Figure 3. Light (A) is focused onto an entrance slit (B) and is collimated by a curved mirror (C). The collimated beam is diffracted from a rotatable grating (D) and the dispersed beam re-focussed by a second mirror (E) at the exit slit (F). Each wavelength of light is focussed to a different position at the slit, and the wavelength which is transmitted through the slit (G) depends on the rotation angle of the grating. From Wikipedia: en.wikipedia.org/wiki/Monochromator |
In a monochromator, the light is directed through a slit and onto a diffraction grating via a collimating mirror. The diffraction grating acts like a prism, separating out the colours in the light spectrum. By rotating the diffraction grating, it is possible to adjust the wavelength that exits a second slit via a focusing mirror. The narrowness of the wavelength selection (for example, ± 10 nm) can be selected by adjusting the narrowness of the entry and exit slits.
The system we will be using is different, utilizing recent advances in light-sensing systems. For excitation, a linear interference filter provides specific wavelengths of light. For emission, the light from the diffraction gradient impinges on a linear CCD detector, so that all wavelengths of emitted light are measured simultaneously. A schematic is shown in Figure 4.
Figure 4. Unlike the monochromator, the light does not exit through a slit (thereby selecting for a narrow range of wavelengths), but instead impinges on a CCD light detector, so that all the wavelengths are collected simultaneously.
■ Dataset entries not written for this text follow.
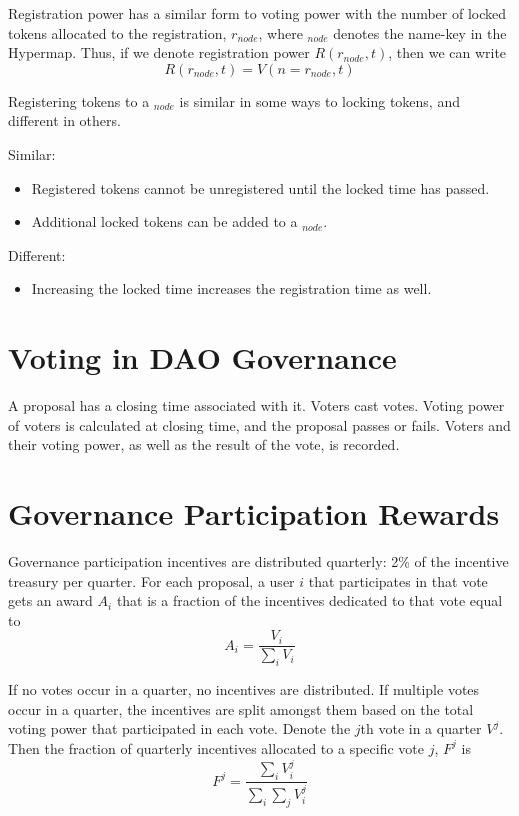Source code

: \documentclass{article}
\begin{document}
Registration power has a similar form to voting power with the number of locked tokens allocated to the registration, $r_{node}$, where $_{node}$ denotes the name-key in the Hypermap.
Thus, if we denote registration power $R(r_{node}, t)$, then we can write
\begin{equation}
R(r_{node}, t) = V(n=r_{node}, t)
\end{equation}

Registering tokens to a $_{node}$ is similar in some ways to locking tokens, and different in others.

Similar:
\begin{itemize}
    \item Registered tokens cannot be unregistered until the locked time has passed.
    \item Additional locked tokens can be added to a $_{node}$.
\end{itemize}

Different:
\begin{itemize}
    \item Increasing the locked time increases the registration time as well.
\end{itemize}

\section{Voting in DAO Governance}

A proposal has a closing time associated with it.
Voters cast votes.
Voting power of voters is calculated at closing time, and the proposal passes or fails.
Voters and their voting power, as well as the result of the vote, is recorded.

\section{Governance Participation Rewards}

Governance participation incentives are distributed quarterly: 2\% of the incentive treasury per quarter.
For each proposal, a user $i$ that participates in that vote gets an award $A_i$ that is a fraction of the incentives dedicated to that vote equal to
\begin{equation}
A_i = \frac{V_i}{\sum_i V_i}
\end{equation}

If no votes occur in a quarter, no incentives are distributed.
If multiple votes occur in a quarter, the incentives are split amongst them based on the total voting power that participated in each vote.
Denote the $j$th vote in a quarter $V^{j}$.
Then the fraction of quarterly incentives allocated to a specific vote $j$, $F^{j}$ is
\begin{equation}
F^{j} = \frac{\sum_i V^{j}_i}{\sum_i \sum_j V^{j}_i}
\end{equation}
\end{document}
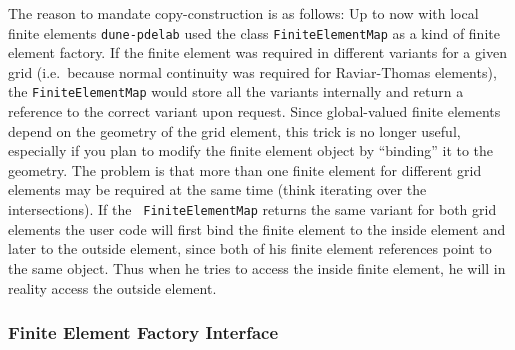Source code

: \documentclass[a4paper,11pt]{article}
\newcommand{\modulename}[1]{\texttt{#1}\xspace}
\begin{document}
The reason to mandate copy-construction is as follows: Up to now with local
finite elements \modulename{dune-pdelab} used the class {\tt FiniteElementMap}
as a kind of finite element factory.  If the finite element was required in
different variants for a given grid (i.e.\ because normal continuity was
required for Raviar-Thomas elements), the {\tt FiniteElementMap} would store
all the variants internally and return a reference to the correct variant upon
request.  Since global-valued finite elements depend on the geometry of the
grid element, this trick is no longer useful, especially if you plan to modify
the finite element object by ``binding'' it to the geometry.  The problem is
that more than one finite element for different grid elements may be required
at the same time (think iterating over the intersections).  If the {\tt
  FiniteElementMap} returns the same variant for both grid elements the user
code will first bind the finite element to the inside element and later to the
outside element, since both of his finite element references point to the same
object.  Thus when he tries to access the inside finite element, he will in
reality access the outside element.

\subsubsection{Finite Element Factory Interface}
\end{document}
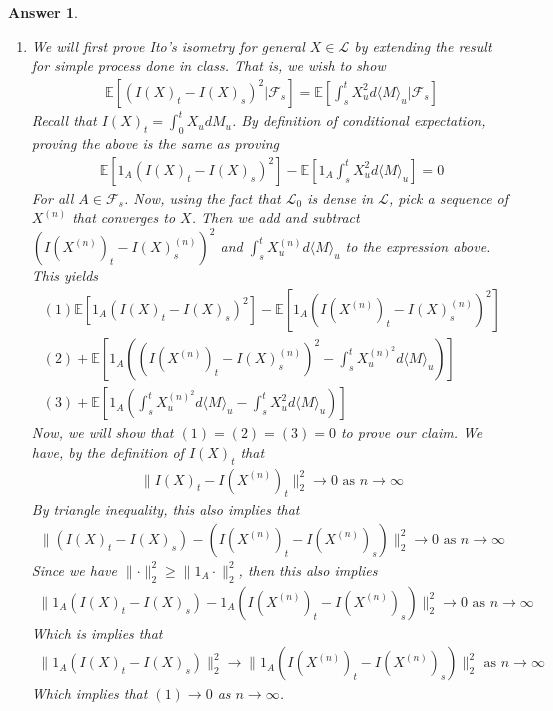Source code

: \documentclass[12pt]{article}
\theoremstyle{colon}
\newtheorem*{answer}{Answer}
\begin{document}
\begin{answer}
  \leavevmode
  \begin{enumerate}[label=\alph*)]
    \item We will first prove Ito's isometry for general $X \in \mathcal{L}$ by extending the result for simple process done in class. That is, we wish to show
      \begin{gather*}
        \mathbb{E}[(I(X)_t - I(X)_s)^2 | \mathcal{F}_s] = \mathbb{E}[\int_s^t X_u^2 d \langle M \rangle_u | \mathcal{F}_s]
      \end{gather*}
      Recall that $I(X)_t = \int_0^t X_u d M_u$. By definition of conditional expectation, proving the above is the same as proving
      \begin{gather*}
        \mathbb{E}[1_{A}(I(X)_t - I(X)_s)^2] - \mathbb{E}[1_{A} \int_s^t X_u^2 d \langle M \rangle_u] = 0
      \end{gather*}
      For all $A \in \mathcal{F}_s$. Now, using the fact that $\mathcal{L}_0$ is dense in $\mathcal{L}$, pick a sequence of $X^{(n)}$ that converges to $X$. Then we add and subtract $(I(X^{(n)})_t - I(X)_s^{(n)})^2$ and $\int_s^t X_u^{(n)} d \langle M \rangle_u$ to the expression above. This yields
      \begin{gather*}
        (1) \mathbb{E}[1_{A}(I(X)_t - I(X)_s)^2] - \mathbb{E}[1_{A}(I(X^{(n)})_t - I(X)_s^{(n)})^2] \\
        (2) + \mathbb{E}[1_{A} \left( (I(X^{(n)})_t - I(X)_s^{(n)})^2 - \int_s^t X_u^{(n)^2} d \langle M \rangle_u \right)] \\
        (3) + \mathbb{E}[1_{A} \left( \int_s^t X_u^{(n)^2} d \langle M \rangle_u - \int_s^t X_u^2 d \langle M \rangle_u \right)]
      \end{gather*}
      Now, we will show that $(1) = (2) = (3) = 0$ to prove our claim. We have, by the definition of $I(X)_t$ that
      \begin{gather*}
        \lVert I(X)_t - I(X^{(n)})_t \rVert_2^2 \rightarrow 0 \text{ as } n \rightarrow \infty
      \end{gather*}
      By triangle inequality, this also implies that
      \begin{gather*}
        \lVert (I(X)_t - I(X)_s) - (I(X^{(n)})_t - I(X^{(n)})_s) \rVert_2^2 \rightarrow 0 \text{ as } n \rightarrow \infty
      \end{gather*}
      Since we have $\lVert \cdot \rVert_2^2 \geq \lVert 1_A \cdot \rVert_2^2$, then this also implies
      \begin{gather*}
        \lVert 1_A (I(X)_t - I(X)_s) - 1_A(I(X^{(n)})_t - I(X^{(n)})_s) \rVert_2^2 \rightarrow 0 \text{ as } n \rightarrow \infty
      \end{gather*}
      Which is implies that
      \begin{gather*}
        \lVert 1_A (I(X)_t - I(X)_s) \rVert_2^2 \rightarrow \lVert 1_A(I(X^{(n)})_t - I(X^{(n)})_s) \rVert_2^2 \text{ as } n \rightarrow \infty
      \end{gather*}
      Which implies that $(1) \rightarrow 0$ as $n \rightarrow \infty$.


\end{enumerate}
\end{answer}
\end{document}
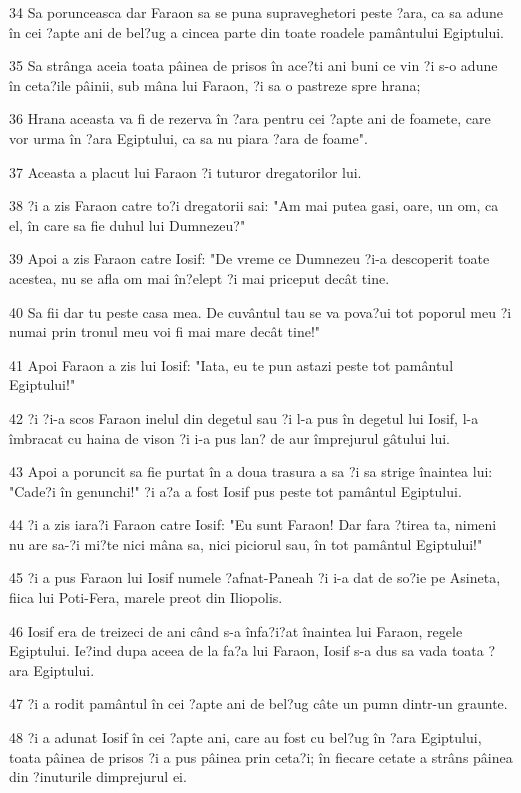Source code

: \par 34 Sa porunceasca dar Faraon sa se puna supraveghetori peste ?ara, ca sa adune în cei ?apte ani de bel?ug a cincea parte din toate roadele pamântului Egiptului.
\par 35 Sa strânga aceia toata pâinea de prisos în ace?ti ani buni ce vin ?i s-o adune în ceta?ile pâinii, sub mâna lui Faraon, ?i sa o pastreze spre hrana;
\par 36 Hrana aceasta va fi de rezerva în ?ara pentru cei ?apte ani de foamete, care vor urma în ?ara Egiptului, ca sa nu piara ?ara de foame".
\par 37 Aceasta a placut lui Faraon ?i tuturor dregatorilor lui.
\par 38 ?i a zis Faraon catre to?i dregatorii sai: "Am mai putea gasi, oare, un om, ca el, în care sa fie duhul lui Dumnezeu?"
\par 39 Apoi a zis Faraon catre Iosif: "De vreme ce Dumnezeu ?i-a descoperit toate acestea, nu se afla om mai în?elept ?i mai priceput decât tine.
\par 40 Sa fii dar tu peste casa mea. De cuvântul tau se va pova?ui tot poporul meu ?i numai prin tronul meu voi fi mai mare decât tine!"
\par 41 Apoi Faraon a zis lui Iosif: "Iata, eu te pun astazi peste tot pamântul Egiptului!"
\par 42 ?i ?i-a scos Faraon inelul din degetul sau ?i l-a pus în degetul lui Iosif, l-a îmbracat cu haina de vison ?i i-a pus lan? de aur împrejurul gâtului lui.
\par 43 Apoi a poruncit sa fie purtat în a doua trasura a sa ?i sa strige înaintea lui: "Cade?i în genunchi!" ?i a?a a fost Iosif pus peste tot pamântul Egiptului.
\par 44 ?i a zis iara?i Faraon catre Iosif: "Eu sunt Faraon! Dar fara ?tirea ta, nimeni nu are sa-?i mi?te nici mâna sa, nici piciorul sau, în tot pamântul Egiptului!"
\par 45 ?i a pus Faraon lui Iosif numele ?afnat-Paneah ?i i-a dat de so?ie pe Asineta, fiica lui Poti-Fera, marele preot din Iliopolis.
\par 46 Iosif era de treizeci de ani când s-a înfa?i?at înaintea lui Faraon, regele Egiptului. Ie?ind dupa aceea de la fa?a lui Faraon, Iosif s-a dus sa vada toata ?ara Egiptului.
\par 47 ?i a rodit pamântul în cei ?apte ani de bel?ug câte un pumn dintr-un graunte.
\par 48 ?i a adunat Iosif în cei ?apte ani, care au fost cu bel?ug în ?ara Egiptului, toata pâinea de prisos ?i a pus pâinea prin ceta?i; în fiecare cetate a strâns pâinea din ?inuturile dimprejurul ei.
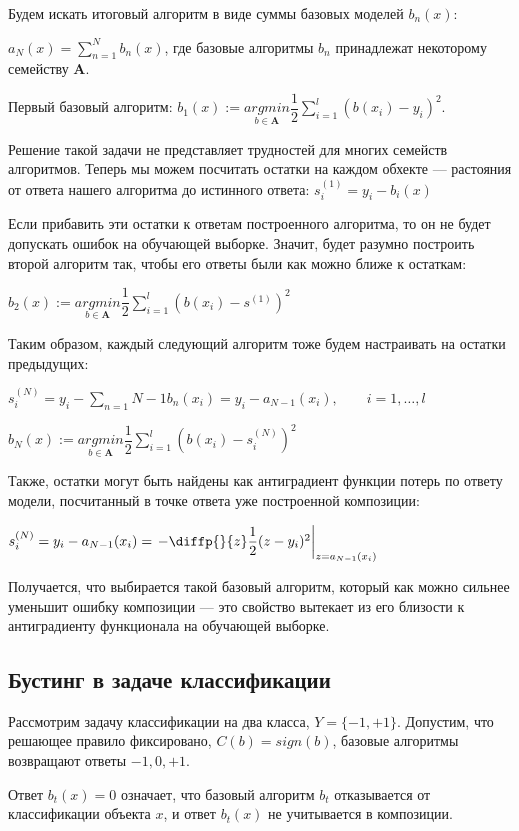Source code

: \documentclass{article}
\theoremstyle{definition}
\theoremstyle{theorem}
\theoremstyle{remark}
\theoremstyle{theorem}
\theoremstyle{example}
\theoremstyle{theorem}
\theoremstyle{theorem}
\theoremstyle{theorem}
\theoremstyle{theorem}
\begin{document}
Будем искать итоговый алгоритм в виде суммы базовых моделей $b_n(x)$:

$a_N(x) = \sum_{n=1}^{N}b_n(x)$, где базовые алгоритмы $b_n$ принадлежат некоторому семейству $\mathbf{A}$.

Первый базовый алгоритм: $b_1(x):= \underset{b\in\mathbf{A}}{argmin} \dfrac{1}{2}\sum_{i=1}^{l}(b(x_i)-y_i)^2$.

Решение такой задачи не представляет трудностей для многих семейств алгоритмов. Теперь мы можем посчитать остатки на каждом обхекте --- растояния от ответа нашего алгоритма до истинного ответа: $s^{(1)}_i = y_i - b_i(x)$

Если прибавить эти остатки к ответам построенного алгоритма, то он не будет допускать ошибок на обучающей выборке. Значит, будет разумно построить второй алгоритм так, чтобы его ответы были как можно ближе к остаткам:

$b_2(x) := \underset{b\in\mathbf{A}}{argmin} \dfrac{1}{2}\sum_{i=1}^{l}(b(x_i)-s^{(1)})^2$

Таким образом, каждый следующий алгоритм тоже будем настраивать на остатки предыдущих:

$s^{(N)}_i = y_i - \sum_{n=1}{N-1}b_n(x_i) = y_i - a_{N-1}(x_i),\qquad i=1,\ldots,l$

$b_N(x):= \underset{b\in\mathbf{A}}{argmin} \dfrac{1}{2}\sum_{i=1}^{l}(b(x_i)-s_i^{(N)})^2$

Также, остатки могут быть найдены как антиградиент функции потерь по ответу модели, посчитанный в точке ответа уже построенной композиции:

$s_i^{(N)} = y_i - a_{N-1}(x_i)= \left.- \diffp{}{z}\dfrac{1}{2}(z-y_i)^2\right|_{z=a_{N-1}(x_i)}$

Получается, что выбирается такой базовый алгоритм, который как можно сильнее уменьшит ошибку композиции — это свойство вытекает из его близости к антиградиенту функционала на обучающей выборке.

\subsection{Бустинг в задаче классификации}

Рассмотрим задачу классификации на два класса, $Y = \{-1, +1\}$. Допустим, что решающее правило фиксировано, $C(b) = sign(b)$, базовые алгоритмы возвращают ответы $-1, 0, +1$. 
\vspace{0.2cm}

Ответ $b_t(x) = 0$ означает, что базовый алгоритм $b_t$ отказывается от классификации объекта $x$, и ответ $b_t(x)$ не учитывается в композиции.
\vspace{0.2cm}
\end{document}
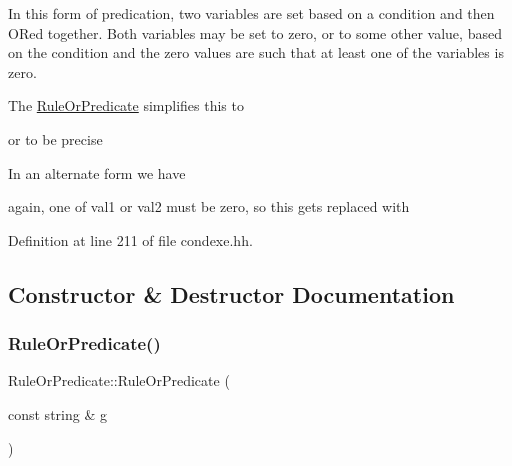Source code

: In this form of predication, two variables are set based on a condition and then O\+Red together. Both variables may be set to zero, or to some other value, based on the condition and the zero values are such that at least one of the variables is zero. 
\begin{DoxyCode}{0}
\end{DoxyCode}
 The \mbox{\hyperlink{class_rule_or_predicate}{Rule\+Or\+Predicate}} simplifies this to 
\begin{DoxyCode}{0}
\end{DoxyCode}
 or to be precise 
\begin{DoxyCode}{0}
\end{DoxyCode}
 In an alternate form we have 
\begin{DoxyCode}{0}
\end{DoxyCode}
 again, one of val1 or val2 must be zero, so this gets replaced with 
\begin{DoxyCode}{0}
\end{DoxyCode}
 

Definition at line 211 of file condexe.\+hh.



\subsection{Constructor \& Destructor Documentation}
\mbox{\label{class_rule_or_predicate_aafc3664581fdf2f48313e070addaad31}} 
\subsubsection{\texorpdfstring{RuleOrPredicate()}{RuleOrPredicate()}}
{\footnotesize\ttfamily Rule\+Or\+Predicate\+::\+Rule\+Or\+Predicate (\begin{DoxyParamCaption}\item[{const string \&}]{g }\end{DoxyParamCaption})\hspace{0.3cm}{\ttfamily [inline]}}



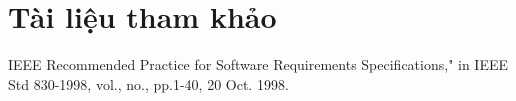 \section{Tài liệu tham khảo}
IEEE Recommended Practice for Software Requirements Specifications," in IEEE Std 830-1998, vol., no., pp.1-40, 20 Oct. 1998.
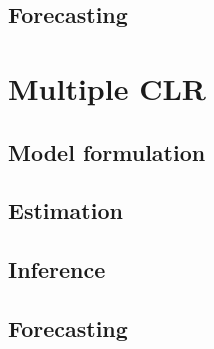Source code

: \documentclass[
]{book}
\begin{document}
\hypertarget{forecasting}{%
\subsection{Forecasting}\label{forecasting}}

\hypertarget{multiple-clr}{%
\section{Multiple CLR}\label{multiple-clr}}

\hypertarget{model-formulation-1}{%
\subsection{Model formulation}\label{model-formulation-1}}

\hypertarget{estimation-1}{%
\subsection{Estimation}\label{estimation-1}}

\hypertarget{inference-1}{%
\subsection{Inference}\label{inference-1}}

\hypertarget{forecasting-1}{%
\subsection{Forecasting}\label{forecasting-1}}

  
\end{document}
This means that scattered light will also be seen, so that a light scattering control (using dilute milk) is necessary. |
A general spectra for absorbance and fluorescence of chlorophyll is shown below:
The absorbance (excitation) and fluorescence (emission) wavelengths of chlorophyll vary depending upon the solvent in which the chlorophyll is dissolved. So it is necessary to measure excitation and emission spectra for chlorophyll in the chloroplast using the fluorometer. Prompt fluorescence will be measured by measuring the emitted light during excitation. Delayed fluorescence is measured by irradiating the chloroplast suspension at high light intensity. Then, the chloroplast suspension is injected into the cuvette. Measure only the emitted light (the excitation light must be turned off) to observe the delayed fluorescence.